28!--but I’m in a bad mood because I just woke up and am on my first cup of coffee....

I wish I had an inkling of the ability to put thoughts on paper like The Rachl.

Hippies_R_Us#3  Posted by Hippies_R_Us United States on 04/10 at 10:06 PM -

33!

witchndigger#4  Posted by witchndigger United States on 04/10 at 11:29 PM -

Me 25, the Wife 31!

#5  Posted by Drumwaster United States on 04/11 at 12:24 AM -

Only 28 here, but I think I would do better IRL. I’d be re-enacting the fight scene from “Matrix: Reloaded”, only with five-year-olds instead of Agent Smiths…

Christian#6  Posted by Christian United States on 04/11 at 01:39 AM -

33

33 grubben preschoolers goen down, down to china town.

Worken in Wallyworld like I do, this would be my excellent revenge on all the screaming, grubby touching lil bastards.

We all have to prepare for the coming Apocalypse in our own ways.

chrisbg99#7  Posted by chrisbg99 Germany on 04/11 at 07:28 PM -

26 apparently.

I’d be interested to know why they are attacking me though.

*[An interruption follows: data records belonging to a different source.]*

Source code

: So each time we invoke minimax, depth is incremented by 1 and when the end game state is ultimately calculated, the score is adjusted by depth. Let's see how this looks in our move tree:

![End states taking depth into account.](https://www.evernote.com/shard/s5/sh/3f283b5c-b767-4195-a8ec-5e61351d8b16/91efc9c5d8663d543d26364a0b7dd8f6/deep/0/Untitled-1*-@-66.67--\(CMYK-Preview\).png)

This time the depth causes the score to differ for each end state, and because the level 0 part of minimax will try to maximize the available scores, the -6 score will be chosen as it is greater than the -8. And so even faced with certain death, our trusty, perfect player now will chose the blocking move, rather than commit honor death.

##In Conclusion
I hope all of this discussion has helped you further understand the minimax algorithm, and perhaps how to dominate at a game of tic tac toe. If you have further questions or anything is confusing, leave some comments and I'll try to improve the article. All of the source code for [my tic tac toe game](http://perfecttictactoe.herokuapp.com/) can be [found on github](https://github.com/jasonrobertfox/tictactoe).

Christian#8  Posted by Christian United States on 04/11 at 09:04 PM -

I’d be interested to know why they are attacking me though

Have you ever been around a group of preschoolers? Chimps on Ritalin are calmer. They don’t need an excuse to attack you.  They are just little balls of entropy waiting to fall on something. Add some sugar and caffeine, and you have feral monsters of Doom!! Doom I tells ya!